This is the official repository for the CVPR2025 paper: ''Fancy123: One Image to High-Quality 3D Mesh Generation via Plug-and-Play Deformation'' by Qiao Yu, Xianzhi Li, Yuan Tang, Xu Han, Long Hu, Yixue Hao, and Min Chen.

Fancy123 generates a high-quality textured 3D mesh given a single RGB image:

https://github.com/user-attachments/assets/470f1244-197a-472a-98d6-599775638ac7

Fancy123's core idea is to utilize 2D image deformation to address the multiview inconsistency issue, and 3D mesh deformation to address the low fidelity issue:

method

https://github.com/user-attachments/assets/6700ac0d-7331-4097-8cf3-3a3e7ede6b70

🎉 News

  • 2025.07.21: Code Released! 🌟
  • 2025.02.27: Fancy123 is accepted by CVPR2025!🎊 We currently plan to release code in July 2025.

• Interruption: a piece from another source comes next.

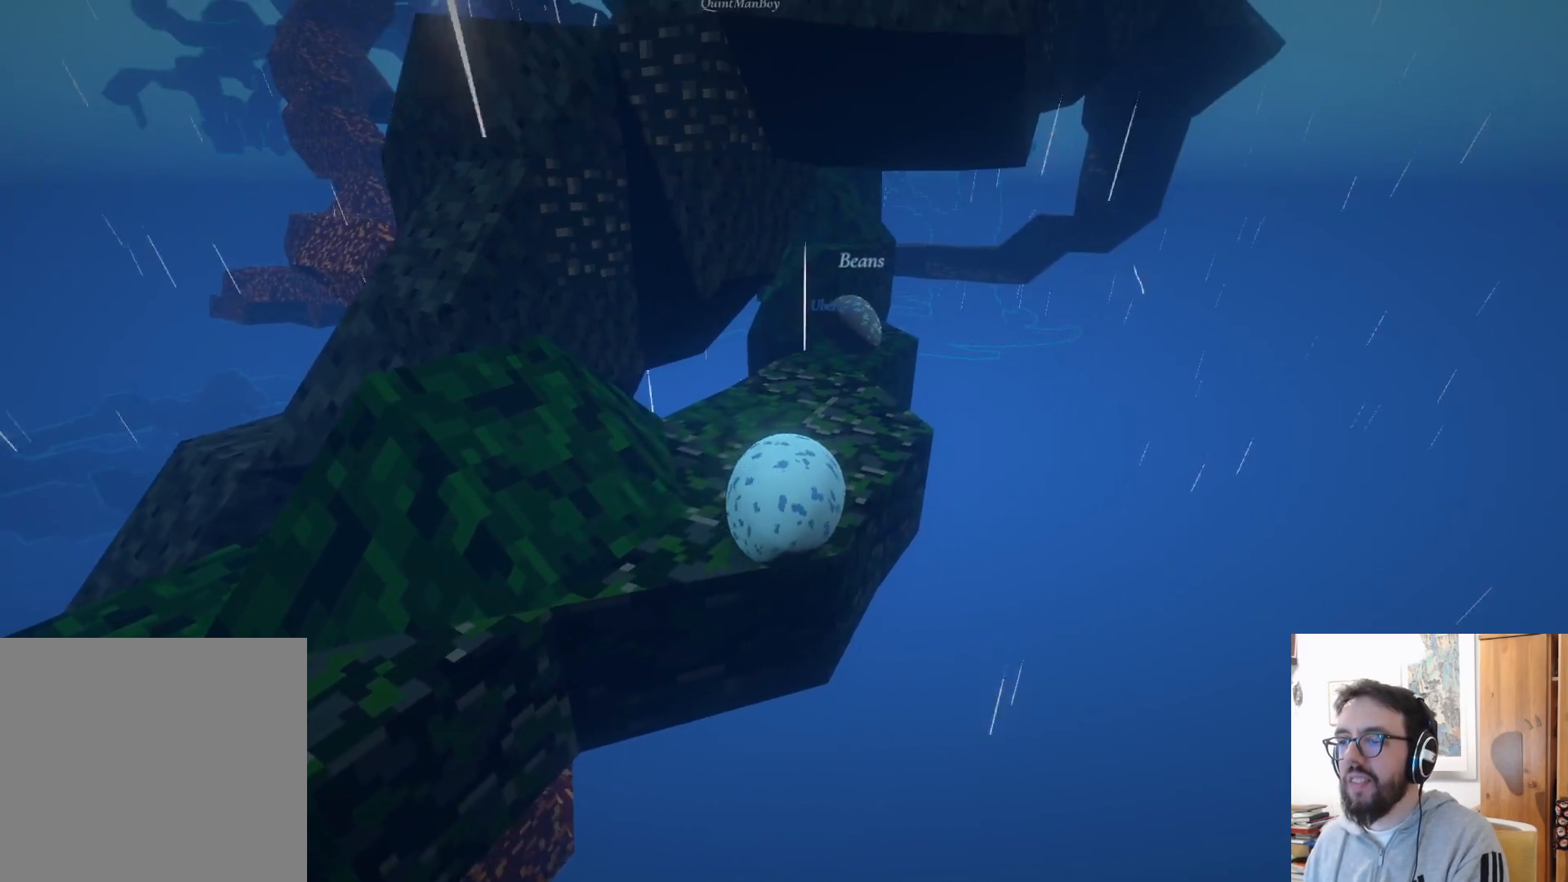
{"dt_ms": 500, "buttons": [], "left_stick": "down", "right_stick": "center", "events": [[17, "left_stick", "up-left"], [300, "left_stick", "up-right"], [384, "left_stick", "down-right"], [434, "left_stick", "down"]]}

🛠️Install & Model Download

Please refer to scripts/install.md.

✅Training

Fancy123 works during inference and is training-free!

🎬Inference

First, put your images under `examples', then run InstantMesh to get an initial mesh:

python run_init.py

You'll see generated multiview images in outputs/instant-mesh-large/images and initial meshes in outputs/instant-mesh-large/meshes.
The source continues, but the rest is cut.